-- RECORDED INFORMATION follows --
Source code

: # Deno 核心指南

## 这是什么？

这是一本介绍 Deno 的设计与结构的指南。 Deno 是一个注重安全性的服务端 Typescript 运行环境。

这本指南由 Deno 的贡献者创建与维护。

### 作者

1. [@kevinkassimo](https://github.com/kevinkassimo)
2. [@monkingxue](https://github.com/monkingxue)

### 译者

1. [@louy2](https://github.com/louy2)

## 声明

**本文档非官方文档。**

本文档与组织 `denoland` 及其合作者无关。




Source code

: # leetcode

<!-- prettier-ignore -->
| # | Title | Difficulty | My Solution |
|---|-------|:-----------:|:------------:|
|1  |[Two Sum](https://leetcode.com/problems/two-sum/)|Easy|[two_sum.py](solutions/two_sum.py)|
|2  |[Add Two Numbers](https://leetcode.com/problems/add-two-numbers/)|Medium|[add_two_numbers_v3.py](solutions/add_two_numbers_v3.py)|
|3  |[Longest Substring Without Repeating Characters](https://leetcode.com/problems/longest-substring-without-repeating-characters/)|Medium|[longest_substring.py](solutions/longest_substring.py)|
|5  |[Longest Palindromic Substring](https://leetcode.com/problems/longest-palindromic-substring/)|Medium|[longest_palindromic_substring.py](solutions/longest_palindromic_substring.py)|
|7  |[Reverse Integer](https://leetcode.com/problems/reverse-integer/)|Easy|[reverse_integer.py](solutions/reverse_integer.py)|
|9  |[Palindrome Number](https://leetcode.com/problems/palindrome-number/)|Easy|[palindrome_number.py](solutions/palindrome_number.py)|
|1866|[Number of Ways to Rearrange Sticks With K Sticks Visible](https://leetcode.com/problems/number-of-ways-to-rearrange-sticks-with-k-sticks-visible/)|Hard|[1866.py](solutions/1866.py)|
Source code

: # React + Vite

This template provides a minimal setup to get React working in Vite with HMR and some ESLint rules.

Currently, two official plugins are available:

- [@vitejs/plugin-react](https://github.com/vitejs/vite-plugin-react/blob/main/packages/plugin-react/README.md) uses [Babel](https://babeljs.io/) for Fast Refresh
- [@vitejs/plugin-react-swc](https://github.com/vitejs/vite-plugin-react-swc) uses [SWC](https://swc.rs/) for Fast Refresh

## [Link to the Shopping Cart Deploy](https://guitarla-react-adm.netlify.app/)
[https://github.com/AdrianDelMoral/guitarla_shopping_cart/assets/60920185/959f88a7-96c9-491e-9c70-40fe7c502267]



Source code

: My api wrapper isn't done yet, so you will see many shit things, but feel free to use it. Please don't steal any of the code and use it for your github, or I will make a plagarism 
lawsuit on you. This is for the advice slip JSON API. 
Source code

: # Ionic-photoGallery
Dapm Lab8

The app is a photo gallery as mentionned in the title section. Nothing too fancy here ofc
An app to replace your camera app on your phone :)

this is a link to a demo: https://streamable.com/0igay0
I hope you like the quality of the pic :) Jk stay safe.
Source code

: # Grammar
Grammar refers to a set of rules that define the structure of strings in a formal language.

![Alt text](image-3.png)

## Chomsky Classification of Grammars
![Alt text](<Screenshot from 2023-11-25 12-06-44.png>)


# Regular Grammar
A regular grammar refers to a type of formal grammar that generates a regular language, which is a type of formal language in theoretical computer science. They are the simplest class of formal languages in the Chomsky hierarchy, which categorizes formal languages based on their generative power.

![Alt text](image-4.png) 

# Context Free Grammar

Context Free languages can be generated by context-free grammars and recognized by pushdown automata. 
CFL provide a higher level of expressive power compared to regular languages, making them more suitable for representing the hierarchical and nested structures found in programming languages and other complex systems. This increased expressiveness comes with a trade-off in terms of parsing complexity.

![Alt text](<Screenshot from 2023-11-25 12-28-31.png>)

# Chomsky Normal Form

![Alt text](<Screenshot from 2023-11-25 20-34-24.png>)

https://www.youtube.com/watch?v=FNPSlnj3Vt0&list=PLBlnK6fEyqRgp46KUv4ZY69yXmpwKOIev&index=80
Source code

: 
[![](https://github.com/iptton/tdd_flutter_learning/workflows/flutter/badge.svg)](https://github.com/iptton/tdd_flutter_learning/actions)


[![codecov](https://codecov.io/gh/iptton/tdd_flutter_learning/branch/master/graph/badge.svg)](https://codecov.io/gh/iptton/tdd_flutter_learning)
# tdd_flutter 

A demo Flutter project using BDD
-- RECORDED INFORMATION concluded --
WORK TASK: Convert the source text of every item above into a numbered list, with one line per entry and all blank lines left out.

RESPONSE:
1. Source code
2. : # Deno 核心指南
3. ## 这是什么？
4. 这是一本介绍 Deno 的设计与结构的指南。 Deno 是一个注重安全性的服务端 Typescript 运行环境。
5. 这本指南由 Deno 的贡献者创建与维护。
6. ### 作者
7. 1. [@kevinkassimo](https://github.com/kevinkassimo)
8. 2. [@monkingxue](https://github.com/monkingxue)
9. ### 译者
10. 1. [@louy2](https://github.com/louy2)
11. ## 声明
12. **本文档非官方文档。**
13. 本文档与组织 `denoland` 及其合作者无关。
14. Source code
15. : # leetcode
16. <!-- prettier-ignore -->
17. | # | Title | Difficulty | My Solution |
18. |---|-------|:-----------:|:------------:|
19. |1  |[Two Sum](https://leetcode.com/problems/two-sum/)|Easy|[two_sum.py](solutions/two_sum.py)|
20. |2  |[Add Two Numbers](https://leetcode.com/problems/add-two-numbers/)|Medium|[add_two_numbers_v3.py](solutions/add_two_numbers_v3.py)|
21. |3  |[Longest Substring Without Repeating Characters](https://leetcode.com/problems/longest-substring-without-repeating-characters/)|Medium|[longest_substring.py](solutions/longest_substring.py)|
22. |5  |[Longest Palindromic Substring](https://leetcode.com/problems/longest-palindromic-substring/)|Medium|[longest_palindromic_substring.py](solutions/longest_palindromic_substring.py)|
23. |7  |[Reverse Integer](https://leetcode.com/problems/reverse-integer/)|Easy|[reverse_integer.py](solutions/reverse_integer.py)|
24. |9  |[Palindrome Number](https://leetcode.com/problems/palindrome-number/)|Easy|[palindrome_number.py](solutions/palindrome_number.py)|
25. |1866|[Number of Ways to Rearrange Sticks With K Sticks Visible](https://leetcode.com/problems/number-of-ways-to-rearrange-sticks-with-k-sticks-visible/)|Hard|[1866.py](solutions/1866.py)|
26. Source code
27. : # React + Vite
28. This template provides a minimal setup to get React working in Vite with HMR and some ESLint rules.
29. Currently, two official plugins are available:
30. - [@vitejs/plugin-react](https://github.com/vitejs/vite-plugin-react/blob/main/packages/plugin-react/README.md) uses [Babel](https://babeljs.io/) for Fast Refresh
31. - [@vitejs/plugin-react-swc](https://github.com/vitejs/vite-plugin-react-swc) uses [SWC](https://swc.rs/) for Fast Refresh
32. ## [Link to the Shopping Cart Deploy](https://guitarla-react-adm.netlify.app/)
33. [https://github.com/AdrianDelMoral/guitarla_shopping_cart/assets/60920185/959f88a7-96c9-491e-9c70-40fe7c502267]
34. Source code
35. : My api wrapper isn't done yet, so you will see many shit things, but feel free to use it. Please don't steal any of the code and use it for your github, or I will make a plagarism 
36. lawsuit on you. This is for the advice slip JSON API. 
37. Source code
38. : # Ionic-photoGallery
39. Dapm Lab8
40. The app is a photo gallery as mentionned in the title section. Nothing too fancy here ofc
41. An app to replace your camera app on your phone :)
42. this is a link to a demo: https://streamable.com/0igay0
43. I hope you like the quality of the pic :) Jk stay safe.
44. Source code
45. : # Grammar
46. Grammar refers to a set of rules that define the structure of strings in a formal language.
47. ![Alt text](image-3.png)
48. ## Chomsky Classification of Grammars
49. ![Alt text](<Screenshot from 2023-11-25 12-06-44.png>)
50. # Regular Grammar
51. A regular grammar refers to a type of formal grammar that generates a regular language, which is a type of formal language in theoretical computer science. They are the simplest class of formal languages in the Chomsky hierarchy, which categorizes formal languages based on their generative power.
52. ![Alt text](image-4.png) 
53. # Context Free Grammar
54. Context Free languages can be generated by context-free grammars and recognized by pushdown automata. 
55. CFL provide a higher level of expressive power compared to regular languages, making them more suitable for representing the hierarchical and nested structures found in programming languages and other complex systems. This increased expressiveness comes with a trade-off in terms of parsing complexity.
56. ![Alt text](<Screenshot from 2023-11-25 12-28-31.png>)
57. # Chomsky Normal Form
58. ![Alt text](<Screenshot from 2023-11-25 20-34-24.png>)
59. https://www.youtube.com/watch?v=FNPSlnj3Vt0&list=PLBlnK6fEyqRgp46KUv4ZY69yXmpwKOIev&index=80
60. Source code
61. : 
62. [![](https://github.com/iptton/tdd_flutter_learning/workflows/flutter/badge.svg)](https://github.com/iptton/tdd_flutter_learning/actions)
63. [![codecov](https://codecov.io/gh/iptton/tdd_flutter_learning/branch/master/graph/badge.svg)](https://codecov.io/gh/iptton/tdd_flutter_learning)
64. # tdd_flutter 
65. A demo Flutter project using BDD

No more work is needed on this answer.